+++ Records to process +++
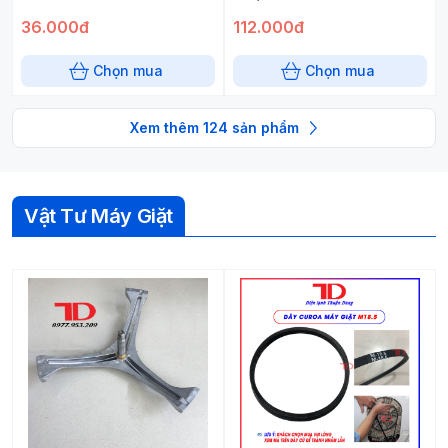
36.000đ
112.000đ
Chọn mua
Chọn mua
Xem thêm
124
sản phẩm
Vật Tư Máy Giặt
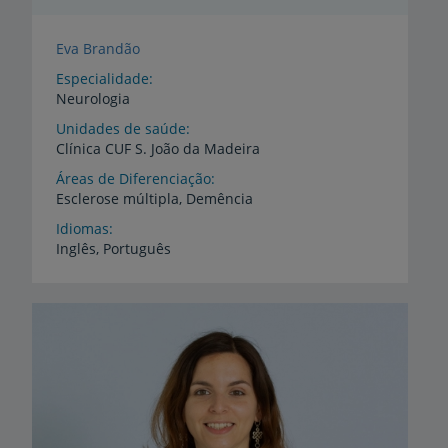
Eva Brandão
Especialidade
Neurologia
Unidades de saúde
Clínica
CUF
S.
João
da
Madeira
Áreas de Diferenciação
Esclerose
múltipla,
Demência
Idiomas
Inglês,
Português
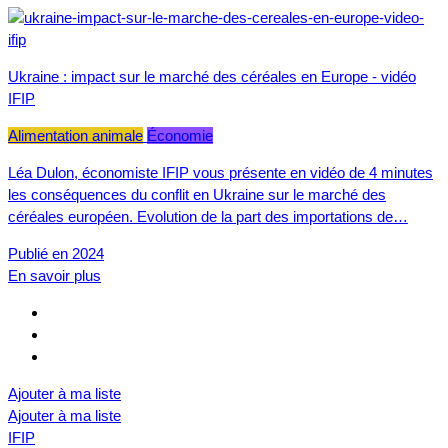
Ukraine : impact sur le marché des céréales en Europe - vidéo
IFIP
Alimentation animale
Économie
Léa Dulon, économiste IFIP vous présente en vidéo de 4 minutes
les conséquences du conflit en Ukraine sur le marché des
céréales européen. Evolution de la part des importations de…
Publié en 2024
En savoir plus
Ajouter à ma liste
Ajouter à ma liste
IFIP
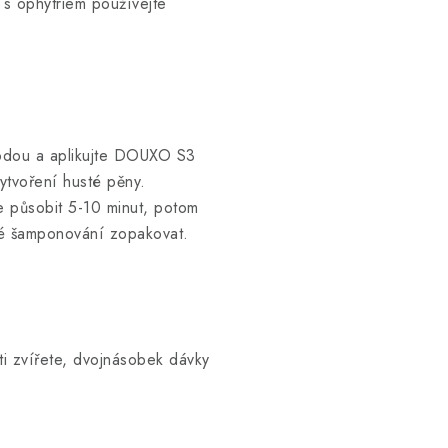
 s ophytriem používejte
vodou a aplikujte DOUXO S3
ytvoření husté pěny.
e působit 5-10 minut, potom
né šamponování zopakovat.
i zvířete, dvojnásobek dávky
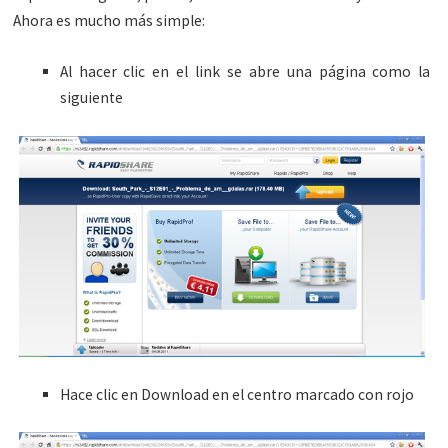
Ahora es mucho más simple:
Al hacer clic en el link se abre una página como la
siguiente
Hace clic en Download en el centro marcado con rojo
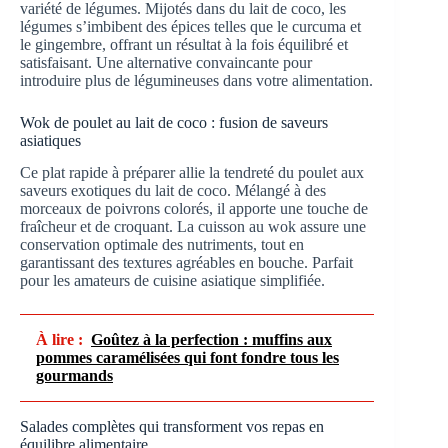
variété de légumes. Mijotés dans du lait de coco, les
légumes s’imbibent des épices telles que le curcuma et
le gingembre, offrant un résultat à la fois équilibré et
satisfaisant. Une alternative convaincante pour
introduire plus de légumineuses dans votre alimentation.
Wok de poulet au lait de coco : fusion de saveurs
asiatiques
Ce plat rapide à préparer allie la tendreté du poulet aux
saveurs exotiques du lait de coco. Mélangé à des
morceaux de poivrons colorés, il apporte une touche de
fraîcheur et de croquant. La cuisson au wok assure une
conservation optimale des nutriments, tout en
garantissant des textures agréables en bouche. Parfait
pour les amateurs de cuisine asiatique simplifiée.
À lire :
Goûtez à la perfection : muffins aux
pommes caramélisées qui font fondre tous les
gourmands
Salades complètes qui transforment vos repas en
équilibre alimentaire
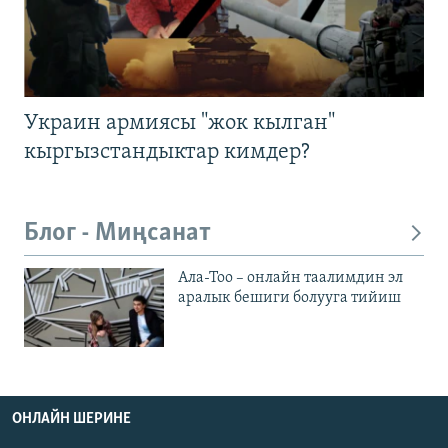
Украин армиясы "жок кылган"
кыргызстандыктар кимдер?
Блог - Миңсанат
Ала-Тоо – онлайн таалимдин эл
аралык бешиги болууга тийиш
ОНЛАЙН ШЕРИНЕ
+++
Instructions to follow: Can you transcribe every line of text in the material above and leave the pictures out of your answer?

Exercise solution:
36.000đ
112.000đ
Chọn mua
Chọn mua
Xem thêm
124
sản phẩm
Vật Tư Máy Giặt
Eva Brandão
Especialidade
Neurologia
Unidades de saúde
Clínica
CUF
S.
João
da
Madeira
Áreas de Diferenciação
Esclerose
múltipla,
Demência
Idiomas
Inglês,
Português
Ukraine : impact sur le marché des céréales en Europe - vidéo
IFIP
Alimentation animale
Économie
Léa Dulon, économiste IFIP vous présente en vidéo de 4 minutes
les conséquences du conflit en Ukraine sur le marché des
céréales européen. Evolution de la part des importations de…
Publié en 2024
En savoir plus
Ajouter à ma liste
Ajouter à ma liste
IFIP
 s ophytriem používejte
vodou a aplikujte DOUXO S3
ytvoření husté pěny.
e působit 5-10 minut, potom
né šamponování zopakovat.
i zvířete, dvojnásobek dávky
Ahora es mucho más simple:
Al hacer clic en el link se abre una página como la
siguiente
Hace clic en Download en el centro marcado con rojo
variété de légumes. Mijotés dans du lait de coco, les
légumes s’imbibent des épices telles que le curcuma et
le gingembre, offrant un résultat à la fois équilibré et
satisfaisant. Une alternative convaincante pour
introduire plus de légumineuses dans votre alimentation.
Wok de poulet au lait de coco : fusion de saveurs
asiatiques
Ce plat rapide à préparer allie la tendreté du poulet aux
saveurs exotiques du lait de coco. Mélangé à des
morceaux de poivrons colorés, il apporte une touche de
fraîcheur et de croquant. La cuisson au wok assure une
conservation optimale des nutriments, tout en
garantissant des textures agréables en bouche. Parfait
pour les amateurs de cuisine asiatique simplifiée.
À lire :
Goûtez à la perfection : muffins aux
pommes caramélisées qui font fondre tous les
gourmands
Salades complètes qui transforment vos repas en
équilibre alimentaire
Украин армиясы "жок кылган"
кыргызстандыктар кимдер?
Блог - Миңсанат
Ала-Тоо – онлайн таалимдин эл
аралык бешиги болууга тийиш
ОНЛАЙН ШЕРИНЕ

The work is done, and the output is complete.